If your ground beef pan isn’t empty, get another pan and lid and a small vessel to hold water. It can be a cup, a mug, a measuring cup—or your resilient, empty can of beans. Get the pan nice and hot, crack the egg into the pan, turn the heat down to medium, and pour a little water into the pan. Hear the sizzle? Great. Cover the pan for 1½-2 min. Remove from heat and place the egg on top of the rest of your bowl. Sprinkle with spices and herbs, and drizzle with your sauce of choice. BAM! Protein-packed delight. Now, break the yolk and mix the bowl.
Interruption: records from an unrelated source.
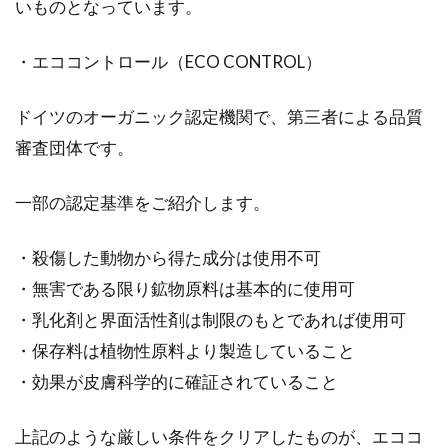
いものとなっています。
・エココントロール（ECO CONTROL）
ドイツのオーガニック認定機関で、第三者による品質
審査団体です。
一部の認定基準をご紹介します。
・殺傷した動物から得た成分は使用不可
・無害である限り鉱物原料は基本的に使用可
・乳化剤と界面活性剤は制限のもとであれば使用可
・保存料は植物性原料より製造していること
・効果が皮膚科学的に確証されていること
上記のような厳しい条件をクリアしたものが、エココ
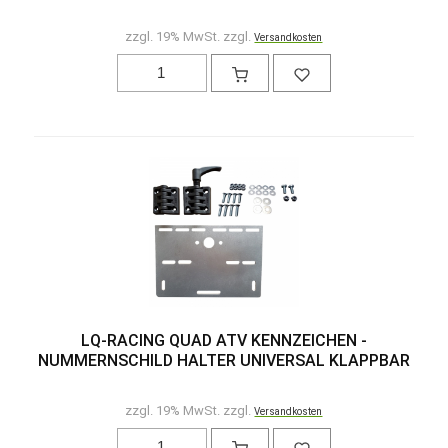
zzgl. 19% MwSt. zzgl.
Versandkosten
LQ-RACING QUAD ATV KENNZEICHEN -
NUMMERNSCHILD HALTER UNIVERSAL KLAPPBAR
zzgl. 19% MwSt. zzgl.
Versandkosten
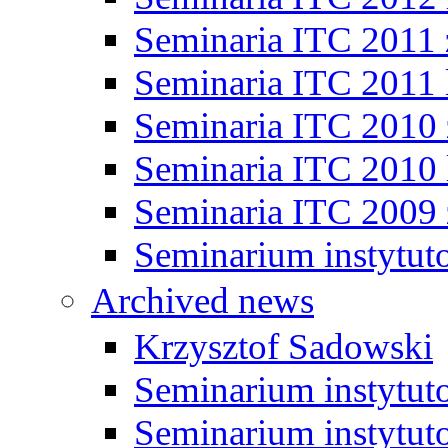
Seminaria ITC 2011
Seminaria ITC 2011 
Seminaria ITC 2010
Seminaria ITC 2010 
Seminaria ITC 2009
Seminarium instytut
Archived news
Krzysztof Sadowski
Seminarium instytut
Seminarium instytut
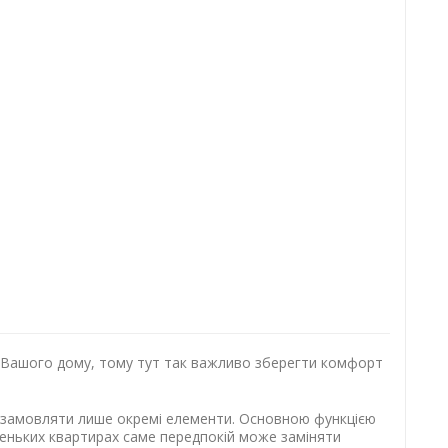
у Вашого дому, тому тут так важливо зберегти комфорт
о замовляти лише окремі елементи. Основною функцією
леньких квартирах саме передпокій може заміняти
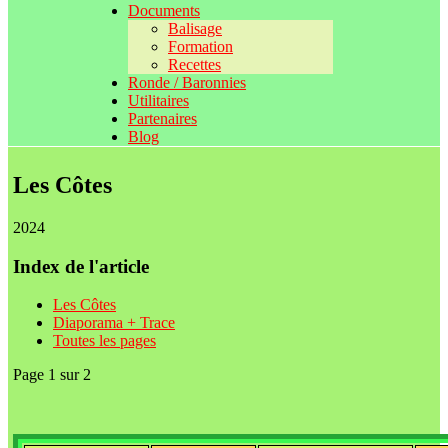
Documents
Balisage
Formation
Recettes
Ronde / Baronnies
Utilitaires
Partenaires
Blog
Les Côtes
2024
Index de l'article
Les Côtes
Diaporama + Trace
Toutes les pages
Page 1 sur 2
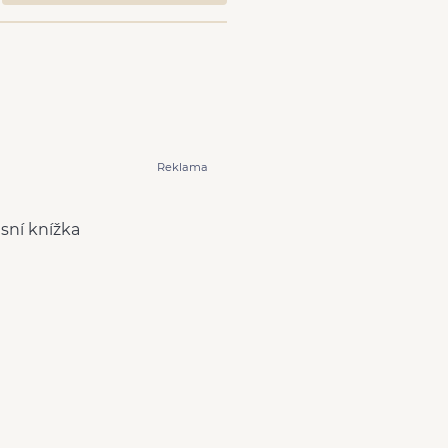
Reklama
isní knížka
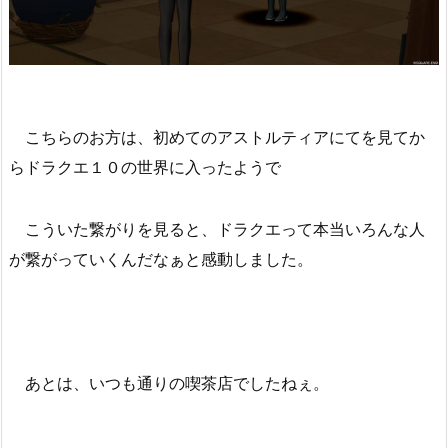
こちらのお方は、初めてのアストルティアにてを見てか
らドラクエ１０の世界に入ったようで
こういた繋がりを見ると、ドラクエって本当いろんな人
が繋がっていくんだなぁと感動しました。
あとは、いつも通りの喫茶店でしたねぇ。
You now have a sauced-up, protein-packed start to your day. If you’re not using all of the freshly prepared beef in your bowl, you can repurpose it for later meals—stuffed peppers, quesadillas, tacos, part of bolognese, pasta e fagioli, or more bowls with different flavor profiles (e.g., a lighter, beef-fried rice with stir-fry veggies; a beef gyro bowl with tzatziki, feta, cucumbers, tomatoes, etc.).